Wednesday, May 2, 2012

Icky women's stuff

This is going to be one of those too-much-information posts for some people.  So I warn you in advance, it's a tad R-rated.   We resume normal family-friendly programming on Thursday.

But even among the female bloggers I've seen, even among the ones who are willing to go so far as to write about getting rid of the refrigerator, or  alternatives to toilet paper, and even among the many women who euphemistically or boldly give three cheers for their menstrual cups, I've not yet seen a discussion of how their frugality around feminine products relates to (ahem) conjugal relations.  If you have prurient interests, read on.

Phase 1:  
Let's begin where a woman with 7-going-on-8 children probably has no right to begin:  with birth control.  (Those of you who read carefully have figured out that only one of those 7.5 children of mine was actually born to me, so perhaps it's not so far-fetched a place to start).

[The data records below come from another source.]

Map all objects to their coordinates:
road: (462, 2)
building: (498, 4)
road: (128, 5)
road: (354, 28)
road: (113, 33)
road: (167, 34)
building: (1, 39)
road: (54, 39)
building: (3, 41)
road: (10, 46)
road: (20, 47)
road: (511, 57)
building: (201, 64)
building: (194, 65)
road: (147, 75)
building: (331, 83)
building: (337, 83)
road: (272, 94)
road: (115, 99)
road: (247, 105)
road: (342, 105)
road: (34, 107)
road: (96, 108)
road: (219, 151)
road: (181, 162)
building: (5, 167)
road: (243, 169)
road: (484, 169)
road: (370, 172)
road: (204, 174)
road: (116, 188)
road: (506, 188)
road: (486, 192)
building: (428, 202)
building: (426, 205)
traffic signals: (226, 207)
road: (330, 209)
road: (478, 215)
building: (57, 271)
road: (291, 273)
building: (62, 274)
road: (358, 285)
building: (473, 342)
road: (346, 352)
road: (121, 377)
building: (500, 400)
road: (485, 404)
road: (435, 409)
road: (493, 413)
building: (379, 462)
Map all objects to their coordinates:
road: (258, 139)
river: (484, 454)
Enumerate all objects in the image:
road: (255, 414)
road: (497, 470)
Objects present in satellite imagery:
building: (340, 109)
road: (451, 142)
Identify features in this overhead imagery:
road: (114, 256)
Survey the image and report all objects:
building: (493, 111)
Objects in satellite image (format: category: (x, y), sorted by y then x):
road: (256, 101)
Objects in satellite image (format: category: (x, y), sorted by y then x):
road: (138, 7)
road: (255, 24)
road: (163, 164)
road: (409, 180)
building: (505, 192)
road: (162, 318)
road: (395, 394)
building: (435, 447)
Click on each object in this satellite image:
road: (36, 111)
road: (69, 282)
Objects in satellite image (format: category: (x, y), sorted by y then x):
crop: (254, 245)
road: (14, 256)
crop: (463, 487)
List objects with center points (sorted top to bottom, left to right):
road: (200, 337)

In my wild, impetuous youth, I tried a variety of forms of birth control.  One of the advantages I noticed about using a diaphragm is that -- because I had to leave it in 24 hours -- whenever I used it, I wasn't using other feminine so-called-hygiene products.  In fact, for decades after I no longer needed the diaphragm for birth control reasons, I hung onto it, and used it about once a month, mostly in connection with activities for which I do not need to go into detail here.

Phase 2:  
I read about "The Keeper", a menstrual cup, in the Tightwad Gazette.  I was ready, based on my diaphragm experiences, to be a believer.  I bought a cup, and I used it happily for many years.  And for many years, once a month, I would swap it out for my old diaphragm because . . . well, because of R-rated reasons.

Then, one evening, I forgot I had my menstrual cup in, but there were R-rated events anyway.  And  I realized I didn't need to swap anymore.  The "Keeper" was good for running, for swimming, and for athletic activities previously unspecified.  That was sweet!

Phase 3:  
The Diva cup.  Note the ridges
near the base of the cup.
Destructo-Dog happened.  If you think it's gross when your dog gets in the trash can and eats used tissues, all I can say is, I can top that story.  Let's just say that I later shelled out some money for an all-new "Diva Cup".  This was a different brand, but the same idea.  All was good.

At which point, sometime within a month's time, we learned a little lesson.  Not all menstrual cups are created equal.  The Diva Cup has little ridges on the outside, to assist in insertion and removal.  This is perhaps a good thing for the woman who is inserting and removing.

The little ridges on the outside, however, can be highly uncomfortable to second parties, or so I have been told.    Back comes the diaphragm.

Phase 4:
The Keeper cup -- ridge-less.
Do trim the stem, though.
The Keeper returns.  That's right.  The woman who won't pay more than $2 for a pair of shoes voluntarily shelled out another 37 of the big bucks for a second menstrual cup.  No more mid-passion swapping of supplies.  There's something about me that rebels at the number of times I've had to say, "Darling, I love you.  Let me go gather my equipment and spend a bit of time alone in the bathroom, and then I'll show you the extent of my passion."  I'd rather just say, "Darling, I love you.  Ha-cha!"

Perhaps the motto of the Keeper cup could be, "keeps you neat and tidy even when you get down and dirty".